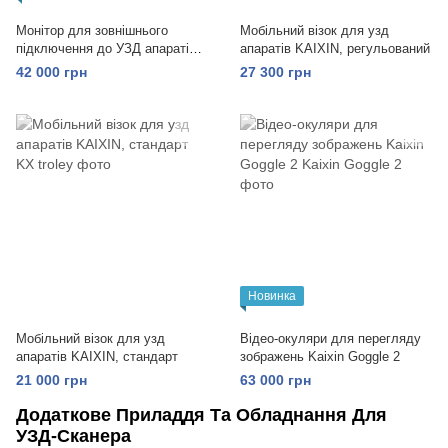
Монітор для зовнішнього
Мобільний візок для узд
підключення до УЗД апаратів
апаратів KAIXIN, регульований
Kaixin
42 000 грн
27 300 грн
Новинка
Мобільний візок для узд
Відео-окуляри для перегляду
апаратів KAIXIN, стандарт
зображень Kaixin Goggle 2
21 000 грн
63 000 грн
Додаткове Приладдя Та Обладнання Для
УЗД-Сканера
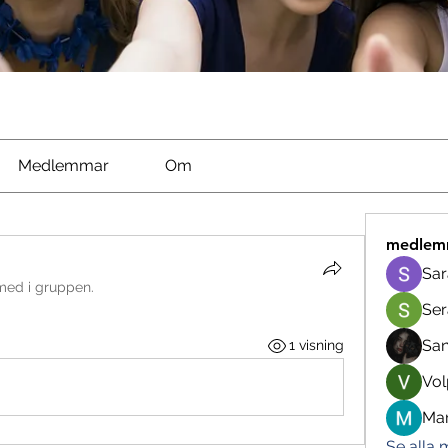
Medlemmar
Om
medlem
Sar
med i gruppen.
Ser
Sa
1 visning
Vol
Man
Se alla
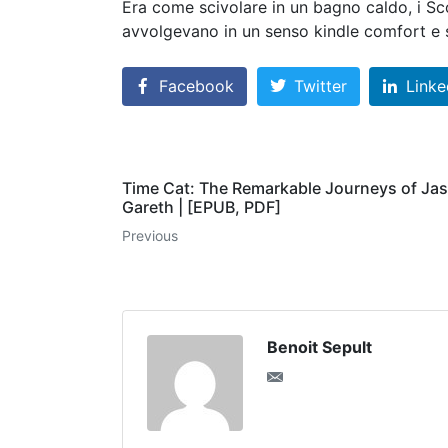
Era come scivolare in un bagno caldo, i Sco
avvolgevano in un senso kindle comfort e 
Facebook
Twitter
Linke
Time Cat: The Remarkable Journeys of Ja
Gareth | [EPUB, PDF]
Previous
Benoit Sepult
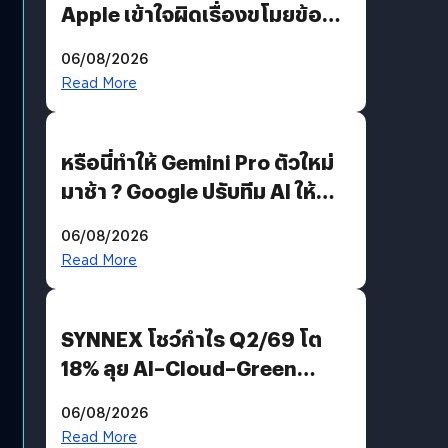
Apple เข้าใจผิดเรื่องขโมยข้อมูล
อีกฝั่งไม่ตอบโต้ แต่ฟ้องต่อ
06/08/2026
Read More
หรือนี่ทำให้ Gemini Pro ตัวใหม่
มาช้า ? Google ปรับทีม AI ให้
Demis Hassabis ลุยพัฒนา
06/08/2026
AGI
Read More
SYNNEX โชว์กำไร Q2/69 โต
18% ลุย AI–Cloud–Green
Energy สร้างฐาน Recurring
06/08/2026
Revenue เร่งเครื่อง New
Read More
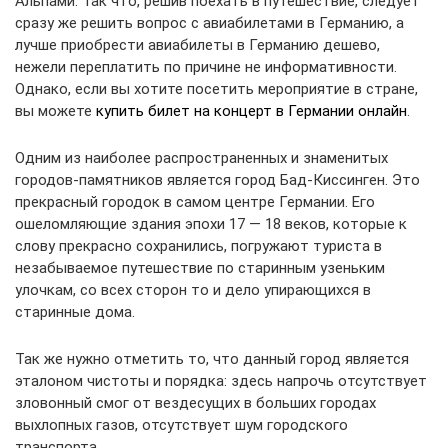
Альпами. Так что, решив поехать в путешествие, следует
сразу же решить вопрос с авиабилетами в Германию, а
лучше приобрести авиабилеты в Германию дешево,
нежели переплатить по причине не информативности.
Однако, если вы хотите посетить мероприятие в стране,
вы можете
купить билет на концерт в Германии онлайн
.
Одним из наиболее распространенных и знаменитых
городов-памятников является город Бад-Киссинген. Это
прекрасный городок в самом центре Германии. Его
ошеломляющие здания эпохи 17 — 18 веков, которые к
слову прекрасно сохранились, погружают туриста в
незабываемое путешествие по старинным узеньким
улочкам, со всех сторон то и дело упирающихся в
старинные дома.
Так же нужно отметить то, что данный город является
эталоном чистоты и порядка: здесь напрочь отсутствует
зловонный смог от вездесущих в больших городах
выхлопных газов, отсутствует шум городского
транспорта.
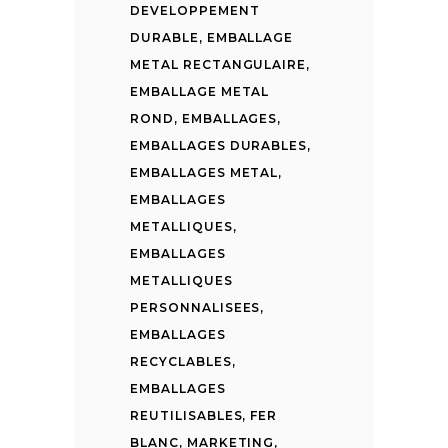
DEVELOPPEMENT
DURABLE
,
EMBALLAGE
METAL RECTANGULAIRE
,
EMBALLAGE METAL
ROND
,
EMBALLAGES
,
EMBALLAGES DURABLES
,
EMBALLAGES METAL
,
EMBALLAGES
METALLIQUES
,
EMBALLAGES
METALLIQUES
PERSONNALISEES
,
EMBALLAGES
RECYCLABLES
,
EMBALLAGES
REUTILISABLES
,
FER
BLANC
,
MARKETING
,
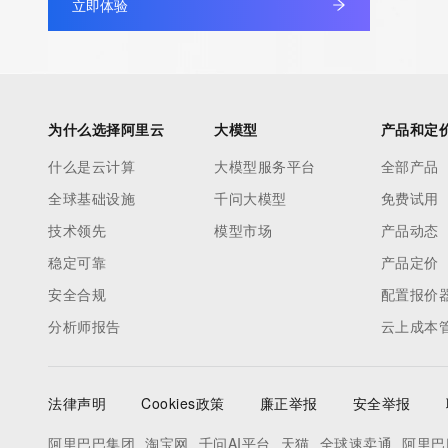
立即体验
under contract with the Internet Corporation for Assigned Nam
Numbers. Whois information from other top-level domains is p
a third-party under license to Tucows Registry.
This service is intended only for query-based access. By using 
为什么选择阿里云
大模型
产品和定
service, you agree that you will use any data presented only for
什么是云计算
大模型服务平台
全部产品
purposes and that, under no circumstances will you use (a) da
全球基础设施
千问大模型
免费试用
acquired for the purpose of allowing, enabling, or otherwise su
the transmission by e-mail, telephone, facsimile or other
技术领先
模型市场
产品动态
communications mechanism of mass  unsolicited, commercial a
稳定可靠
产品定价
or solicitations to entities other than your existing  customers; o
安全合规
配置报价
(b) this service to enable high volume, automated, electronic 
分析师报告
云上成本
that send queries or data to the systems of any Registrar or an
Registry except as reasonably necessary to register domain n
modify existing domain name registrations.
法律声明
Cookies政策
廉正举报
安全举报
Tucows Registry reserves the right to modify these terms at an
阿里巴巴集团
淘宝网
千问AI平台
天猫
全球速卖通
阿里巴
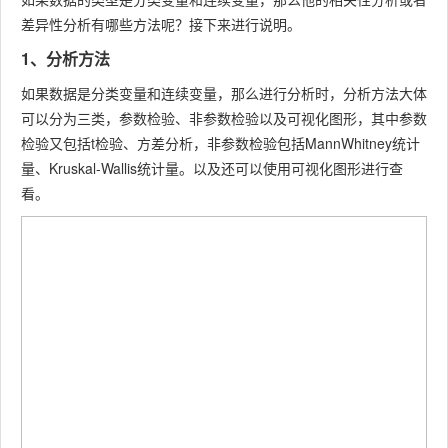
差异性分析有哪些方法呢？接下来进行说明。
1、分析方法
如果数据是分类变量和连续变量，那么进行分析时，分析方法大体
可以分为三类，参数检验、非参数检验以及可视化图形，其中参数
检验又包括t检验、方差分析，非参数检验包括MannWhitney统计
量、Kruskal-Wallis统计量。以及还可以使用可视化图形进行查
看。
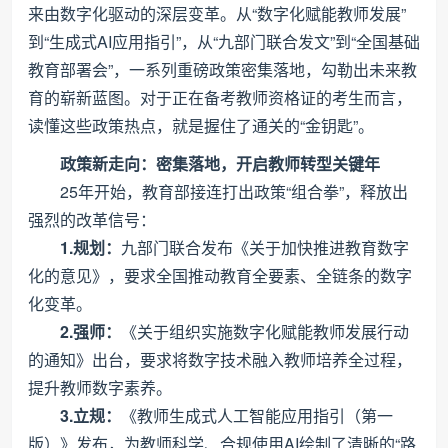
来由数字化驱动的深层变革。从“数字化赋能教师发展”
到“生成式AI应用指引”，从“九部门联合发文”到“全国基础
教育部署会”，一系列重磅政策密集落地，勾勒出未来教
育的崭新蓝图。对于正在备考教师资格证的考生而言，
读懂这些政策热点，就是握住了通关的“金钥匙”。
政策新走向：密集落地，开启教师转型关键年
25年开始，教育部接连打出政策“组合拳”，释放出
强烈的改革信号：
1.规划：
九部门联合发布《关于加快推进教育数字
化的意见》，要求全国推动教育全要素、全链条的数字
化变革。
2.强师：
《关于组织实施数字化赋能教师发展行动
的通知》出台，要求将数字技术融入教师培养全过程，
提升教师数字素养。
3.立规：
《教师生成式人工智能应用指引（第一
版）》发布，为教师科学、合规使用AI绘制了清晰的“路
_ _ _ _
* _Exercise objective_:
Word-for-word output of every record is needed, with images omitted.

* _Result for this exercise_:
Монітор для зовнішнього
Мобільний візок для узд
підключення до УЗД апаратів
апаратів KAIXIN, регульований
Kaixin
42 000 грн
27 300 грн
Новинка
Мобільний візок для узд
Відео-окуляри для перегляду
апаратів KAIXIN, стандарт
зображень Kaixin Goggle 2
21 000 грн
63 000 грн
Додаткове Приладдя Та Обладнання Для
УЗД-Сканера
Medlemmar
Om
medlem
Sar
med i gruppen.
Ser
Sa
1 visning
Vol
Man
Se alla
Era come scivolare in un bagno caldo, i Sco
avvolgevano in un senso kindle comfort e 
Facebook
Twitter
Linke
Time Cat: The Remarkable Journeys of Ja
Gareth | [EPUB, PDF]
Previous
Benoit Sepult
Apple เข้าใจผิดเรื่องขโมยข้อมูล
อีกฝั่งไม่ตอบโต้ แต่ฟ้องต่อ
06/08/2026
Read More
หรือนี่ทำให้ Gemini Pro ตัวใหม่
มาช้า ? Google ปรับทีม AI ให้
Demis Hassabis ลุยพัฒนา
06/08/2026
AGI
Read More
SYNNEX โชว์กำไร Q2/69 โต
18% ลุย AI–Cloud–Green
Energy สร้างฐาน Recurring
06/08/2026
Revenue เร่งเครื่อง New
Read More
Альпами. Так что, решив поехать в путешествие, следует
сразу же решить вопрос с авиабилетами в Германию, а
лучше приобрести авиабилеты в Германию дешево,
нежели переплатить по причине не информативности.
Однако, если вы хотите посетить мероприятие в стране,
вы можете
купить билет на концерт в Германии онлайн
.
Одним из наиболее распространенных и знаменитых
городов-памятников является город Бад-Киссинген. Это
прекрасный городок в самом центре Германии. Его
ошеломляющие здания эпохи 17 — 18 веков, которые к
слову прекрасно сохранились, погружают туриста в
незабываемое путешествие по старинным узеньким
улочкам, со всех сторон то и дело упирающихся в
старинные дома.
Так же нужно отметить то, что данный город является
эталоном чистоты и порядка: здесь напрочь отсутствует
зловонный смог от вездесущих в больших городах
выхлопных газов, отсутствует шум городского
транспорта.
DEVELOPPEMENT
DURABLE
,
EMBALLAGE
METAL RECTANGULAIRE
,
EMBALLAGE METAL
ROND
,
EMBALLAGES
,
EMBALLAGES DURABLES
,
EMBALLAGES METAL
,
EMBALLAGES
METALLIQUES
,
EMBALLAGES
METALLIQUES
PERSONNALISEES
,
EMBALLAGES
RECYCLABLES
,
EMBALLAGES
REUTILISABLES
,
FER
BLANC
,
MARKETING
,
立即体验
under contract with the Internet Corporation for Assigned Nam
Numbers. Whois information from other top-level domains is p
a third-party under license to Tucows Registry.
This service is intended only for query-based access. By using 
为什么选择阿里云
大模型
产品和定
service, you agree that you will use any data presented only for
什么是云计算
大模型服务平台
全部产品
purposes and that, under no circumstances will you use (a) da
全球基础设施
千问大模型
免费试用
acquired for the purpose of allowing, enabling, or otherwise su
the transmission by e-mail, telephone, facsimile or other
技术领先
模型市场
产品动态
communications mechanism of mass  unsolicited, commercial a
稳定可靠
产品定价
or solicitations to entities other than your existing  customers; o
安全合规
配置报价
(b) this service to enable high volume, automated, electronic 
分析师报告
云上成本
that send queries or data to the systems of any Registrar or an
Registry except as reasonably necessary to register domain n
modify existing domain name registrations.
法律声明
Cookies政策
廉正举报
安全举报
Tucows Registry reserves the right to modify these terms at an
阿里巴巴集团
淘宝网
千问AI平台
天猫
全球速卖通
阿里巴
差异性分析有哪些方法呢？接下来进行说明。
1、分析方法
如果数据是分类变量和连续变量，那么进行分析时，分析方法大体
可以分为三类，参数检验、非参数检验以及可视化图形，其中参数
检验又包括t检验、方差分析，非参数检验包括MannWhitney统计
量、Kruskal-Wallis统计量。以及还可以使用可视化图形进行查
看。
来由数字化驱动的深层变革。从“数字化赋能教师发展”
到“生成式AI应用指引”，从“九部门联合发文”到“全国基础
教育部署会”，一系列重磅政策密集落地，勾勒出未来教
育的崭新蓝图。对于正在备考教师资格证的考生而言，
读懂这些政策热点，就是握住了通关的“金钥匙”。
政策新走向：密集落地，开启教师转型关键年
25年开始，教育部接连打出政策“组合拳”，释放出
强烈的改革信号：
1.规划：
九部门联合发布《关于加快推进教育数字
化的意见》，要求全国推动教育全要素、全链条的数字
化变革。
2.强师：
《关于组织实施数字化赋能教师发展行动
的通知》出台，要求将数字技术融入教师培养全过程，
提升教师数字素养。
3.立规：
《教师生成式人工智能应用指引（第一
版）》发布，为教师科学、合规使用AI绘制了清晰的“路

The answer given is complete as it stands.